§ WHAT THIS TASK INVOLVES
Reproduce all of the lines, swapping "collectors" for "collected by" wherever it occurs. Leave everything else unchanged.

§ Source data
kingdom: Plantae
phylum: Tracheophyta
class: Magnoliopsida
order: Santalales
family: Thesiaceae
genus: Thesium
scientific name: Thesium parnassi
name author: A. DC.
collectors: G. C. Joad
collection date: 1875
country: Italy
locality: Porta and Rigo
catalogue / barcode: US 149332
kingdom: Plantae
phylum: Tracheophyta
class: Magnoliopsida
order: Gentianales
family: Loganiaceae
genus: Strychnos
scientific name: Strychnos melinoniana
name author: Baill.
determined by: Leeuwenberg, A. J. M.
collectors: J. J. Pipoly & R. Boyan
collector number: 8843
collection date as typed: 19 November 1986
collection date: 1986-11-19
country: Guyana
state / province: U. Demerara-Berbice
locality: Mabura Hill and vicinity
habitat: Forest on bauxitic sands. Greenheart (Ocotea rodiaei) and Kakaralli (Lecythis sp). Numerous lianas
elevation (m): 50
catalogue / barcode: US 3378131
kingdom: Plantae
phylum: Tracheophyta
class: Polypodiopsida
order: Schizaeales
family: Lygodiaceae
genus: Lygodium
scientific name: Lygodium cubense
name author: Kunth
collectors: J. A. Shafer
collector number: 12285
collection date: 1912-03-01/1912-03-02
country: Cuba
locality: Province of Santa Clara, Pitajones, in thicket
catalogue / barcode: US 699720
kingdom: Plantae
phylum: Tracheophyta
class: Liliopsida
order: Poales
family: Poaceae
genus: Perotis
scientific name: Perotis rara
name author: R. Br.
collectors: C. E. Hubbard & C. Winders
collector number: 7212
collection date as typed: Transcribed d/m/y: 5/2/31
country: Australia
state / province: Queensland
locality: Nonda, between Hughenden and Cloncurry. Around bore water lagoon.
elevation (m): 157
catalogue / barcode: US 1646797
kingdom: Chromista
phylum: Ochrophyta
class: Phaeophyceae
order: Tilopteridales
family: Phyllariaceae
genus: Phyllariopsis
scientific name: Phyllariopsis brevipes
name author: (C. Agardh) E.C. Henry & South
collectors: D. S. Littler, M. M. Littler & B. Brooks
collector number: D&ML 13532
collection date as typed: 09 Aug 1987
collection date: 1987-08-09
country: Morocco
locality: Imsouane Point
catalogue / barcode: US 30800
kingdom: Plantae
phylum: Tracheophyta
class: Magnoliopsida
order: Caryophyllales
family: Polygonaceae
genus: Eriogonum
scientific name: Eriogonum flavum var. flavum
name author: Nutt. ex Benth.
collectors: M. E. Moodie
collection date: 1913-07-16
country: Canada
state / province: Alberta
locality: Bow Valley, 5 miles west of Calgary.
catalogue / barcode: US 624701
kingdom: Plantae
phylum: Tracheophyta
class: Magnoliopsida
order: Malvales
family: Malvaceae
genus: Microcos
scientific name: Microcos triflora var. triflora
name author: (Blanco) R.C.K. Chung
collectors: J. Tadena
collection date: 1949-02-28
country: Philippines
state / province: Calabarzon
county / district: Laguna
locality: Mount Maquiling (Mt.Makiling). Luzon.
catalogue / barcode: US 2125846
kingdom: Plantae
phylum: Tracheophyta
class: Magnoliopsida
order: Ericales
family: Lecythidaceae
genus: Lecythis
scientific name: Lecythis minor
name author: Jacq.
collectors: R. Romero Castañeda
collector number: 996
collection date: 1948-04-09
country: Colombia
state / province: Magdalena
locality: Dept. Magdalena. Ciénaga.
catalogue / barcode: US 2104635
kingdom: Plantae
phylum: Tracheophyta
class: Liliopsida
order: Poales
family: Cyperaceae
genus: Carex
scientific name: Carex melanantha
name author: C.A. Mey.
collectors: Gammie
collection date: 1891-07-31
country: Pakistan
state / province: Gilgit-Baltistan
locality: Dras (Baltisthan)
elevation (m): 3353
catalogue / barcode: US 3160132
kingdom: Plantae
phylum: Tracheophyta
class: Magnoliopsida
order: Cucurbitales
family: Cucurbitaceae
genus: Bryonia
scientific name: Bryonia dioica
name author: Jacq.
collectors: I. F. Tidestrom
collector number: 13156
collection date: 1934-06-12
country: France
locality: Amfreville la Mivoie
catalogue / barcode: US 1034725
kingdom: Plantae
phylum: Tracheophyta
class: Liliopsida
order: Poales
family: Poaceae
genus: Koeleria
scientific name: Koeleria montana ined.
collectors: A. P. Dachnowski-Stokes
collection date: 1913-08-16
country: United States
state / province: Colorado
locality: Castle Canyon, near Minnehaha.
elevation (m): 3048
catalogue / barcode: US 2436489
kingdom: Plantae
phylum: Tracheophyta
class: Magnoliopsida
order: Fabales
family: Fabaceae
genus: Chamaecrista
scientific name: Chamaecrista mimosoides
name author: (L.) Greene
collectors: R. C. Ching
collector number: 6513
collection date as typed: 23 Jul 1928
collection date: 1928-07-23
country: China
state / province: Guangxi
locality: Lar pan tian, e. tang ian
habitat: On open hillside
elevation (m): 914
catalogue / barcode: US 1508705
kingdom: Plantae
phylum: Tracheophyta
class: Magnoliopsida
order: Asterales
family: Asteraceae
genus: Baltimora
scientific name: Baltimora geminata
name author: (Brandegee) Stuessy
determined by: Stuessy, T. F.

§ CORRECT RESPONSE
kingdom: Plantae
phylum: Tracheophyta
class: Magnoliopsida
order: Santalales
family: Thesiaceae
genus: Thesium
scientific name: Thesium parnassi
name author: A. DC.
collected by: G. C. Joad
collection date: 1875
country: Italy
locality: Porta and Rigo
catalogue / barcode: US 149332
kingdom: Plantae
phylum: Tracheophyta
class: Magnoliopsida
order: Gentianales
family: Loganiaceae
genus: Strychnos
scientific name: Strychnos melinoniana
name author: Baill.
determined by: Leeuwenberg, A. J. M.
collected by: J. J. Pipoly & R. Boyan
collector number: 8843
collection date as typed: 19 November 1986
collection date: 1986-11-19
country: Guyana
state / province: U. Demerara-Berbice
locality: Mabura Hill and vicinity
habitat: Forest on bauxitic sands. Greenheart (Ocotea rodiaei) and Kakaralli (Lecythis sp). Numerous lianas
elevation (m): 50
catalogue / barcode: US 3378131
kingdom: Plantae
phylum: Tracheophyta
class: Polypodiopsida
order: Schizaeales
family: Lygodiaceae
genus: Lygodium
scientific name: Lygodium cubense
name author: Kunth
collected by: J. A. Shafer
collector number: 12285
collection date: 1912-03-01/1912-03-02
country: Cuba
locality: Province of Santa Clara, Pitajones, in thicket
catalogue / barcode: US 699720
kingdom: Plantae
phylum: Tracheophyta
class: Liliopsida
order: Poales
family: Poaceae
genus: Perotis
scientific name: Perotis rara
name author: R. Br.
collected by: C. E. Hubbard & C. Winders
collector number: 7212
collection date as typed: Transcribed d/m/y: 5/2/31
country: Australia
state / province: Queensland
locality: Nonda, between Hughenden and Cloncurry. Around bore water lagoon.
elevation (m): 157
catalogue / barcode: US 1646797
kingdom: Chromista
phylum: Ochrophyta
class: Phaeophyceae
order: Tilopteridales
family: Phyllariaceae
genus: Phyllariopsis
scientific name: Phyllariopsis brevipes
name author: (C. Agardh) E.C. Henry & South
collected by: D. S. Littler, M. M. Littler & B. Brooks
collector number: D&ML 13532
collection date as typed: 09 Aug 1987
collection date: 1987-08-09
country: Morocco
locality: Imsouane Point
catalogue / barcode: US 30800
kingdom: Plantae
phylum: Tracheophyta
class: Magnoliopsida
order: Caryophyllales
family: Polygonaceae
genus: Eriogonum
scientific name: Eriogonum flavum var. flavum
name author: Nutt. ex Benth.
collected by: M. E. Moodie
collection date: 1913-07-16
country: Canada
state / province: Alberta
locality: Bow Valley, 5 miles west of Calgary.
catalogue / barcode: US 624701
kingdom: Plantae
phylum: Tracheophyta
class: Magnoliopsida
order: Malvales
family: Malvaceae
genus: Microcos
scientific name: Microcos triflora var. triflora
name author: (Blanco) R.C.K. Chung
collected by: J. Tadena
collection date: 1949-02-28
country: Philippines
state / province: Calabarzon
county / district: Laguna
locality: Mount Maquiling (Mt.Makiling). Luzon.
catalogue / barcode: US 2125846
kingdom: Plantae
phylum: Tracheophyta
class: Magnoliopsida
order: Ericales
family: Lecythidaceae
genus: Lecythis
scientific name: Lecythis minor
name author: Jacq.
collected by: R. Romero Castañeda
collector number: 996
collection date: 1948-04-09
country: Colombia
state / province: Magdalena
locality: Dept. Magdalena. Ciénaga.
catalogue / barcode: US 2104635
kingdom: Plantae
phylum: Tracheophyta
class: Liliopsida
order: Poales
family: Cyperaceae
genus: Carex
scientific name: Carex melanantha
name author: C.A. Mey.
collected by: Gammie
collection date: 1891-07-31
country: Pakistan
state / province: Gilgit-Baltistan
locality: Dras (Baltisthan)
elevation (m): 3353
catalogue / barcode: US 3160132
kingdom: Plantae
phylum: Tracheophyta
class: Magnoliopsida
order: Cucurbitales
family: Cucurbitaceae
genus: Bryonia
scientific name: Bryonia dioica
name author: Jacq.
collected by: I. F. Tidestrom
collector number: 13156
collection date: 1934-06-12
country: France
locality: Amfreville la Mivoie
catalogue / barcode: US 1034725
kingdom: Plantae
phylum: Tracheophyta
class: Liliopsida
order: Poales
family: Poaceae
genus: Koeleria
scientific name: Koeleria montana ined.
collected by: A. P. Dachnowski-Stokes
collection date: 1913-08-16
country: United States
state / province: Colorado
locality: Castle Canyon, near Minnehaha.
elevation (m): 3048
catalogue / barcode: US 2436489
kingdom: Plantae
phylum: Tracheophyta
class: Magnoliopsida
order: Fabales
family: Fabaceae
genus: Chamaecrista
scientific name: Chamaecrista mimosoides
name author: (L.) Greene
collected by: R. C. Ching
collector number: 6513
collection date as typed: 23 Jul 1928
collection date: 1928-07-23
country: China
state / province: Guangxi
locality: Lar pan tian, e. tang ian
habitat: On open hillside
elevation (m): 914
catalogue / barcode: US 1508705
kingdom: Plantae
phylum: Tracheophyta
class: Magnoliopsida
order: Asterales
family: Asteraceae
genus: Baltimora
scientific name: Baltimora geminata
name author: (Brandegee) Stuessy
determined by: Stuessy, T. F.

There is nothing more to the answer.